» Trecho apresentado:

**********

O Quadrante de Lula
Esse é o título parafraseado do livro “O Quadrante de Pasteur”, do falecido Prof. Donald Stokes, decano da Universidade de Princeton e especialista renomado em Ciência e Tecnologia. Ele descreve com maestria por um lado, a relação fundamental entre o desenvolvimento econômico social de uma nação e a implementação de uma política científico-tecnológica, sob o controle do estado, como forma de garantir o que nós, hoje, conhecemos por sustentabilidade. Para tanto, mergulha nos detalhes da formação da competência de ponta em paises europeus e, principalmente, nos Estados Unidos da América.

**********

» Dados fornecidos:

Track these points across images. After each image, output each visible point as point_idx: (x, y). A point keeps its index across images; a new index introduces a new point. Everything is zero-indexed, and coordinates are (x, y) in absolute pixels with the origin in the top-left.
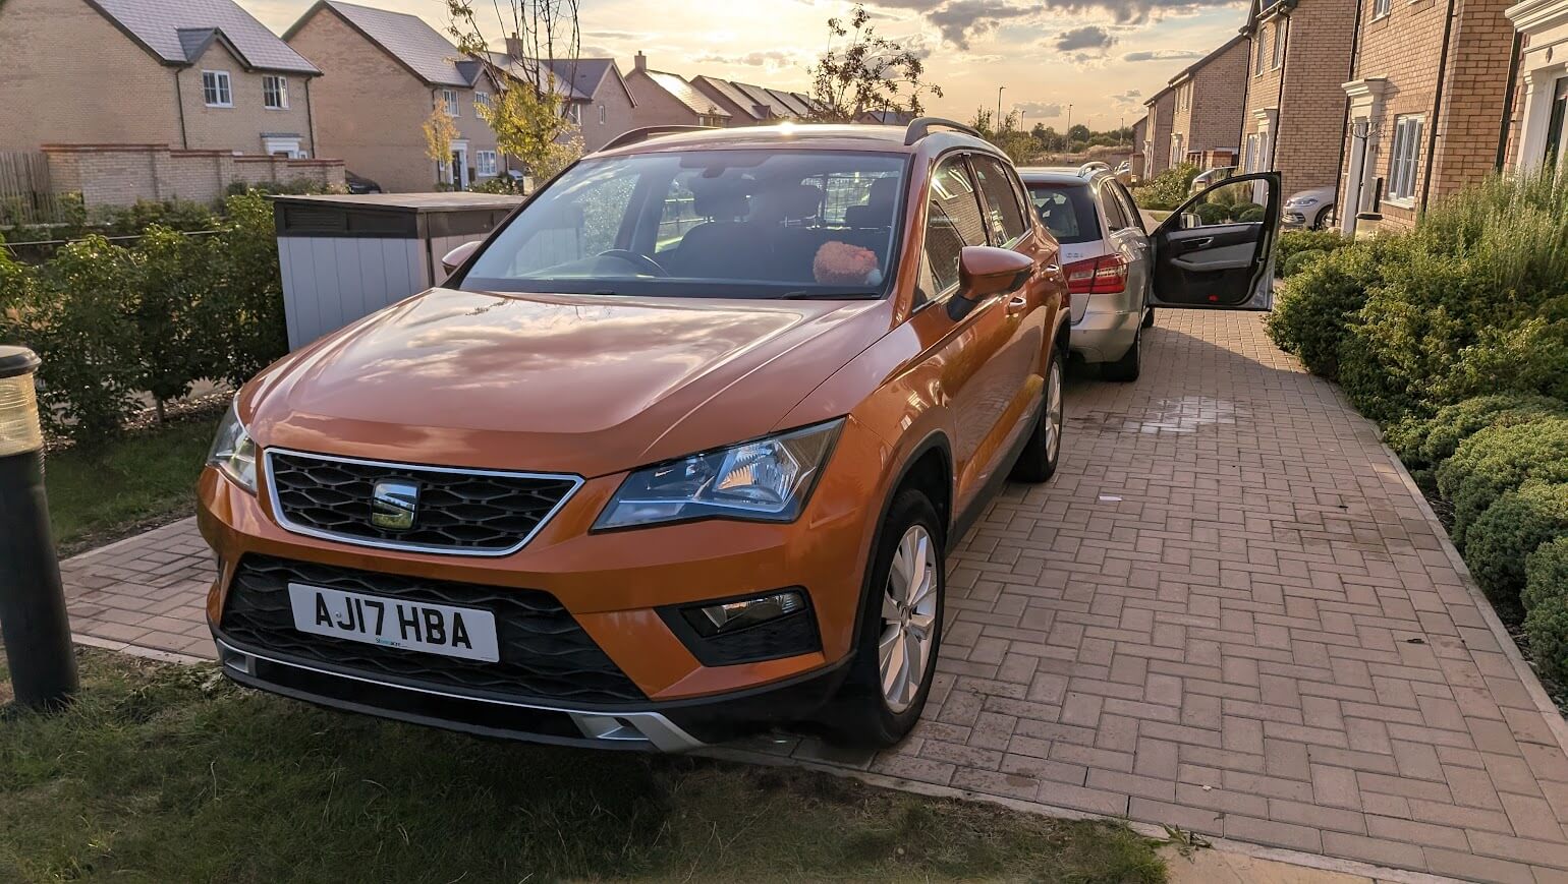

**********

Segundo o trecho apresentado, quem é o autor do livro “O Quadrante de Pasteur”?

O falecido Prof. Donald Stokes, decano da Universidade de Princeton.